/---
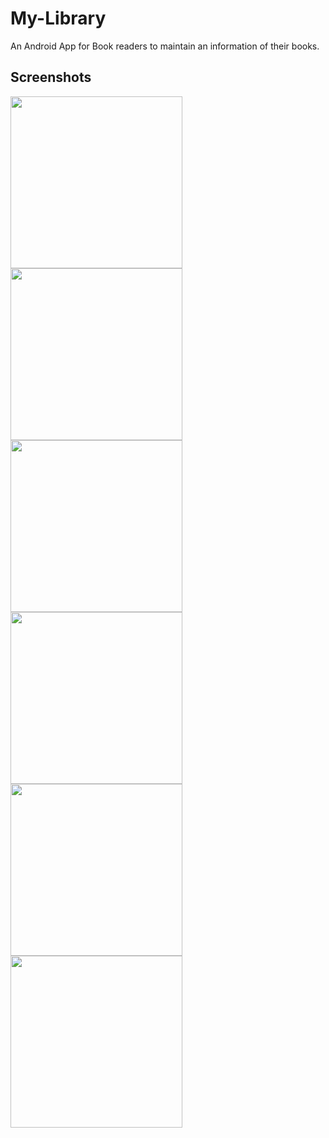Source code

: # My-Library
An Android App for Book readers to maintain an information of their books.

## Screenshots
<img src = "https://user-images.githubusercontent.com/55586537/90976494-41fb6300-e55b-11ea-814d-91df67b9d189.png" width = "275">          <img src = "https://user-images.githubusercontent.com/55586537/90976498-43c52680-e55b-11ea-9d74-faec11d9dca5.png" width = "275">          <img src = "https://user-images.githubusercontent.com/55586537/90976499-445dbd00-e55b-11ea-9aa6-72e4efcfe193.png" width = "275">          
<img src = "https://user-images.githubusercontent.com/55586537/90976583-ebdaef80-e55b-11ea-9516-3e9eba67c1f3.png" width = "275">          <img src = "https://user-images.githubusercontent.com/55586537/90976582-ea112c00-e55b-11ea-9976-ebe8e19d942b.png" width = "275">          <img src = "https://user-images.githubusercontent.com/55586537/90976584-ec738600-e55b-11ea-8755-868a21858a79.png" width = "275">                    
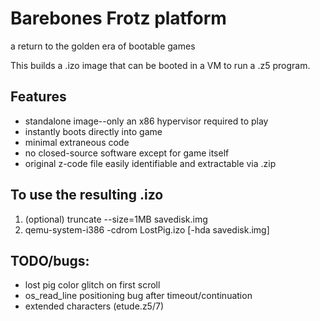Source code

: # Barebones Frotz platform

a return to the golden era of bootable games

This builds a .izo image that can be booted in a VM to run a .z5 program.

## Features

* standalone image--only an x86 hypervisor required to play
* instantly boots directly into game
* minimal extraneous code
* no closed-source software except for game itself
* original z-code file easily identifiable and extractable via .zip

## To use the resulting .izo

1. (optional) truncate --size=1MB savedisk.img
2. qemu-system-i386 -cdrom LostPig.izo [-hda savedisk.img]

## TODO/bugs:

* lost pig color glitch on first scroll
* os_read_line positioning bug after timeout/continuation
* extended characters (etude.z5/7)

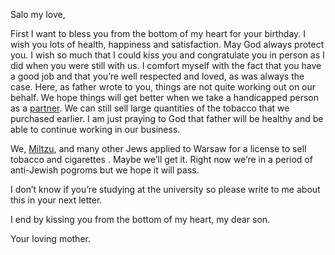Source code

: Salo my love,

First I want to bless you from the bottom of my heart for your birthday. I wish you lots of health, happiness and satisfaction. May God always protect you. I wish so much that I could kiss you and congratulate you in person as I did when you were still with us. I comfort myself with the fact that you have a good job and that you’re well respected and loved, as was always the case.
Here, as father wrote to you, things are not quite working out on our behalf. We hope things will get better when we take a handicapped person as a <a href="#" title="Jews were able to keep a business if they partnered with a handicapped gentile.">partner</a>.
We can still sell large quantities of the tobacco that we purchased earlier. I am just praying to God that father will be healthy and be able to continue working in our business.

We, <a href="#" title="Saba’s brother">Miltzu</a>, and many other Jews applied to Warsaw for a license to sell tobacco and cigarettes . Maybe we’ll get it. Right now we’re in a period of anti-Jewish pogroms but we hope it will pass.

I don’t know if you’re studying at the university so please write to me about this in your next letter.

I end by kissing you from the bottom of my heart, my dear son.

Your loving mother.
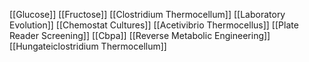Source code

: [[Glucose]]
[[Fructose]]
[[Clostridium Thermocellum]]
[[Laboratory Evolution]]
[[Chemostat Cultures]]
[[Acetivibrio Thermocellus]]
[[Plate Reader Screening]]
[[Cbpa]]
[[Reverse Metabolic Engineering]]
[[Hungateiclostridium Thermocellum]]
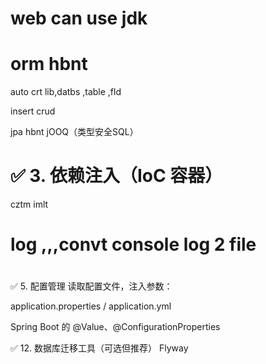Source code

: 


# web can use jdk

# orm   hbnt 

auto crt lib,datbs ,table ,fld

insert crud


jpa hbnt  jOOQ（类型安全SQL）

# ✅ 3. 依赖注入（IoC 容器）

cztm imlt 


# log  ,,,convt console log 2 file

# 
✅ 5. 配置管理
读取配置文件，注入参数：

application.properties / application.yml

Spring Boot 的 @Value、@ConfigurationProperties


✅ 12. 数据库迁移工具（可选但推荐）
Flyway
\---
/---
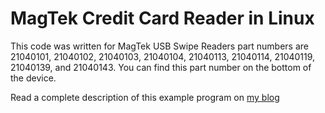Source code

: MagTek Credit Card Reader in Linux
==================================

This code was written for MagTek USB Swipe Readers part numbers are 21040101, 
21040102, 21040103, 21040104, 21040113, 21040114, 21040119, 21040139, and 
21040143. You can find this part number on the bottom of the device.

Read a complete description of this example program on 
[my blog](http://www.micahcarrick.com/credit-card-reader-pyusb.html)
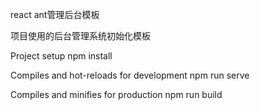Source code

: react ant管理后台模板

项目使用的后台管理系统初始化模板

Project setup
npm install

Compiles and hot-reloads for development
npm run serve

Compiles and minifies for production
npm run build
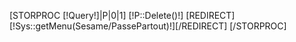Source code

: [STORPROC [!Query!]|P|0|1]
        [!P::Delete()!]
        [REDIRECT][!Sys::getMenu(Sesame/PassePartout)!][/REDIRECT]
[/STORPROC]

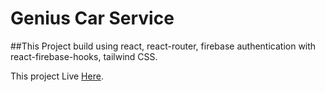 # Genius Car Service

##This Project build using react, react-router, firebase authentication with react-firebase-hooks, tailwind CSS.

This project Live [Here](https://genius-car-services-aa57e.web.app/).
\---
• PROMPT: Go through the entries above and report every line in which the word "react" appears.

• EXERCISE RESULT:
: react ant管理后台模板
##This Project build using react, react-router, firebase authentication with react-firebase-hooks, tailwind CSS.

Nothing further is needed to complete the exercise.